Campbell is not picky when it comes to rating the Heartbreakers’ studio projects. Of this “Angel Dream” revamp, he says, “I like all the things we do. I’m fine with everything that says Tom Petty and Heartbreakers on it,” he laughs. “I think the fans probably like having stuff with the Heartbreakers that’s not all polished up and trying to be hit singles. It’s just us having fun in the studio, and working outside of our normal mode, it being a soundtrack and all. But I don’t have a feeling about it other than just: Here’s another record. I hope you like it. This is us being us. Maybe it’s not at the top of the list of our albums because it was a kind of a one-off project for a movie, but now, by revisiting it, maybe people will find it that never heard it before, or they can re-appreciate it for what it was. And I think he would have liked bringing this out again in a new format and sharing it with everybody.”

Campbell is busy with his new band, the Dirty Knobs. “We did one (debut) record last year and we were all ready to tour, and then all hell broke loose so we pushed it back. We’re going to go out in March and do all those dates that were already booked. And then we’re just finishing up our second album, which is phenomenal. We’ll have two albums out by the time we tour, so we’ll have lots of material to pick from. It’s smaller venues obviously, but we are doing some opening dates in a few bigger places with Chris Stapleton. You know, we’re starting at the bottom and gonna work our way back. But I really believe in this band. It’s not the Heartbreakers — it’s a little more rock and boogie, and a little wilder maybe than the Heartbreakers on some level. But the songs are good, and it’s where my heart is right now. I don’t want to look back. I want to look forward.”

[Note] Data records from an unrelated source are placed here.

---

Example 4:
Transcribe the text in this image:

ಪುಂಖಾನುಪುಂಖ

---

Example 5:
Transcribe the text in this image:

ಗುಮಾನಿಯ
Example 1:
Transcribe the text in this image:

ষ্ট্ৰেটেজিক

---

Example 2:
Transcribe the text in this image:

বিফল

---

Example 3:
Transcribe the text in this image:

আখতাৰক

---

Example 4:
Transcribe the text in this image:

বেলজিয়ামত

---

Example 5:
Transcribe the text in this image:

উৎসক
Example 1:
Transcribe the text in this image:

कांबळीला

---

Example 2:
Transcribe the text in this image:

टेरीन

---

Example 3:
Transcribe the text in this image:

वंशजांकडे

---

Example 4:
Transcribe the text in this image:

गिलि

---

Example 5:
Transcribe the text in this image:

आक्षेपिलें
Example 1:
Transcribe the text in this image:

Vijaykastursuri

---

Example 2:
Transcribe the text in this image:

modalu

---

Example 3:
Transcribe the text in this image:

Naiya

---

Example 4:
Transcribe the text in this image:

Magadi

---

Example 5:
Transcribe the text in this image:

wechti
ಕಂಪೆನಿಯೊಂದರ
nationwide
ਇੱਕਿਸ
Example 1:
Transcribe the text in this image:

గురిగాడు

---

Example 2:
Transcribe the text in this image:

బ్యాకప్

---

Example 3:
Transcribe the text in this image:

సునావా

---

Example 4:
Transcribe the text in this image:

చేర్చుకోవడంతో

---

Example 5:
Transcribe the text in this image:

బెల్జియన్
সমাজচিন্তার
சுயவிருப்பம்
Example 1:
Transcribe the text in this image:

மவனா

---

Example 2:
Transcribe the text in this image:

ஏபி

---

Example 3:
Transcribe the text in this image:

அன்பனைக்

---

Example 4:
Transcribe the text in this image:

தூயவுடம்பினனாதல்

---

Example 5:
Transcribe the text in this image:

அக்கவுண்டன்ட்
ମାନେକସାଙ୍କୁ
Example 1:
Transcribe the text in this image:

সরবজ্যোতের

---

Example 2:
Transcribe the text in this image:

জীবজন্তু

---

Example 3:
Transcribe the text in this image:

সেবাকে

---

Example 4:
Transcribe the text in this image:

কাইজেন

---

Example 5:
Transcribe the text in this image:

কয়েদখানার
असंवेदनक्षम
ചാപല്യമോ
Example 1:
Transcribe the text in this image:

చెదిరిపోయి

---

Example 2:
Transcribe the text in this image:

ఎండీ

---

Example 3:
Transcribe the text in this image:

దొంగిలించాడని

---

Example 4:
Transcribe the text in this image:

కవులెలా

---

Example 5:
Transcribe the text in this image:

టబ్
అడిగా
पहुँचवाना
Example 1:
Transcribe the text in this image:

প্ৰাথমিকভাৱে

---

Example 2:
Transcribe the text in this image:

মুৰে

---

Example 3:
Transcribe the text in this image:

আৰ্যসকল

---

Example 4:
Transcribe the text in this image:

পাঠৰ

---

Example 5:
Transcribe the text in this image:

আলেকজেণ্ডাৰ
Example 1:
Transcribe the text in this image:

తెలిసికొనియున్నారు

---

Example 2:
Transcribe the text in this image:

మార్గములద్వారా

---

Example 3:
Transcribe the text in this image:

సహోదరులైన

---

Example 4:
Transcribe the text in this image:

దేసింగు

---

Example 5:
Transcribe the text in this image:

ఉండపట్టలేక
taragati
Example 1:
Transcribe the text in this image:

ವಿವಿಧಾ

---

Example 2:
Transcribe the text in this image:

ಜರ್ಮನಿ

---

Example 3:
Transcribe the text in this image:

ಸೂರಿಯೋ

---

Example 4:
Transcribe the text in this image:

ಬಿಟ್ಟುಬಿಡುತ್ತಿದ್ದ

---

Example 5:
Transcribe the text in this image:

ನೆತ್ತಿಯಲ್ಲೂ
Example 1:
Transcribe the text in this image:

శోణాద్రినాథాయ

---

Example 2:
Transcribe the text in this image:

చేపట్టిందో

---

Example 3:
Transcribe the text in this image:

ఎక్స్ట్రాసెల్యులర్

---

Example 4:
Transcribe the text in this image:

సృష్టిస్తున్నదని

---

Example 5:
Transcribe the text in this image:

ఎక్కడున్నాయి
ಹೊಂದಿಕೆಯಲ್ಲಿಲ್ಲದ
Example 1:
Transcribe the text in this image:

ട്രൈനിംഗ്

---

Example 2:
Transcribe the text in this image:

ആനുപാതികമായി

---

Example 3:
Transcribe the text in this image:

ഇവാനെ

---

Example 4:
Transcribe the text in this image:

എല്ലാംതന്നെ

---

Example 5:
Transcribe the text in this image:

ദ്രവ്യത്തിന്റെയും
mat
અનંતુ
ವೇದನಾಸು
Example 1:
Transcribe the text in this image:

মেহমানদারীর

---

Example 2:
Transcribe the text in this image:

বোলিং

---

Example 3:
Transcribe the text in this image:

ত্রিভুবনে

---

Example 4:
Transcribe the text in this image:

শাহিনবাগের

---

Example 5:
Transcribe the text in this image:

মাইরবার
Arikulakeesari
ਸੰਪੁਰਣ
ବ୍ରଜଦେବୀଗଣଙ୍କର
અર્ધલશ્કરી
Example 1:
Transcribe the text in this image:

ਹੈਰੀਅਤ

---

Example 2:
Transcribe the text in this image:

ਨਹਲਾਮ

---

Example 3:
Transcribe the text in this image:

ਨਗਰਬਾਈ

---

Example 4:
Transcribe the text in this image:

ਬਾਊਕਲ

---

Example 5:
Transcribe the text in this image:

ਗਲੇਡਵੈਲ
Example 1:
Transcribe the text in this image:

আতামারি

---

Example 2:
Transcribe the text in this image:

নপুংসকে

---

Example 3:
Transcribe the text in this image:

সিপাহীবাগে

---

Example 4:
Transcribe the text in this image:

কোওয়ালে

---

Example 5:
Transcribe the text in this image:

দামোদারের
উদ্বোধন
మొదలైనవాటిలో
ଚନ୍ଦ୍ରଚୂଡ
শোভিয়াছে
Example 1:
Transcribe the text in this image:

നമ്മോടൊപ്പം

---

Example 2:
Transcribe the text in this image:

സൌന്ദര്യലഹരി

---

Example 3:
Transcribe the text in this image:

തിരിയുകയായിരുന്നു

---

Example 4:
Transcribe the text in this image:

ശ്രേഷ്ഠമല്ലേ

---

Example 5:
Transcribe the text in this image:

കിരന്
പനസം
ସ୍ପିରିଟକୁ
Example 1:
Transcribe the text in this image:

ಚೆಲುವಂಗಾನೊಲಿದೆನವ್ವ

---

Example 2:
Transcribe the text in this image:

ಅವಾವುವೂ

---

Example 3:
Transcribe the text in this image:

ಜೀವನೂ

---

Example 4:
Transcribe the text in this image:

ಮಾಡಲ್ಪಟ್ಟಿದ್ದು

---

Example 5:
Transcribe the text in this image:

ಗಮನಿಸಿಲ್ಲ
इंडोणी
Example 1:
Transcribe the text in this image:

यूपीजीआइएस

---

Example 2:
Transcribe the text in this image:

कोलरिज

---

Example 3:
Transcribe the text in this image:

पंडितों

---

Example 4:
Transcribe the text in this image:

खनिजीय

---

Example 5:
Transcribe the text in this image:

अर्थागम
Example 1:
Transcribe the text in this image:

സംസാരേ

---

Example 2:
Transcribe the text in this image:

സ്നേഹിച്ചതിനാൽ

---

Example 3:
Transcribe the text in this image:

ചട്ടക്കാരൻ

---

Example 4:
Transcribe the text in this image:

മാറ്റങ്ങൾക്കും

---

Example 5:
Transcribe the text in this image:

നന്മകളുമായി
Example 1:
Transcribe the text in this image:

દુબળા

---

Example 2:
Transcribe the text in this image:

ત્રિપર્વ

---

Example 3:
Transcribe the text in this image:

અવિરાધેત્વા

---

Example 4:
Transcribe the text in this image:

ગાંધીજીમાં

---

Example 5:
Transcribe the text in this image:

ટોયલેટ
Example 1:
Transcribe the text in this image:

As for the archival releases, Campbell cuts to the chase: “Truthfully, if Tom was still here, we wouldn’t be doing this. We’d be doing new songs, new records. And since he’s not, this is what we have to work with. And we’re going to try to honor his integrity going forward with all the stuff that hasn’t come out yet and honor the fans that want to hear that stuff, and not put out anything that I don’t think Tom would have liked.

“I leave it a lot to Ryan. To be honest, it’s kind of hard to sit there and hear Tom on the speakers. Emotionally, still, I’m not comfortable that much with going back and remembering him and he’s not here anymore. And I really trust Ryan sonically. He’ll put the stuff together and usually by the time he plays it for me, I’ll go, ‘Yeah, that’s great.’ I keep an eye on this stuff, but a lot of it’s looking back…”

Campbell’s still deeply pleased these projects are coming out — he just can’t quite indulge in them with the same happy detachment that fans can. “But the fans are feeling it too,” he says. “We all miss him, and this is a way to keep his memory alive, so that’s always a good thing.”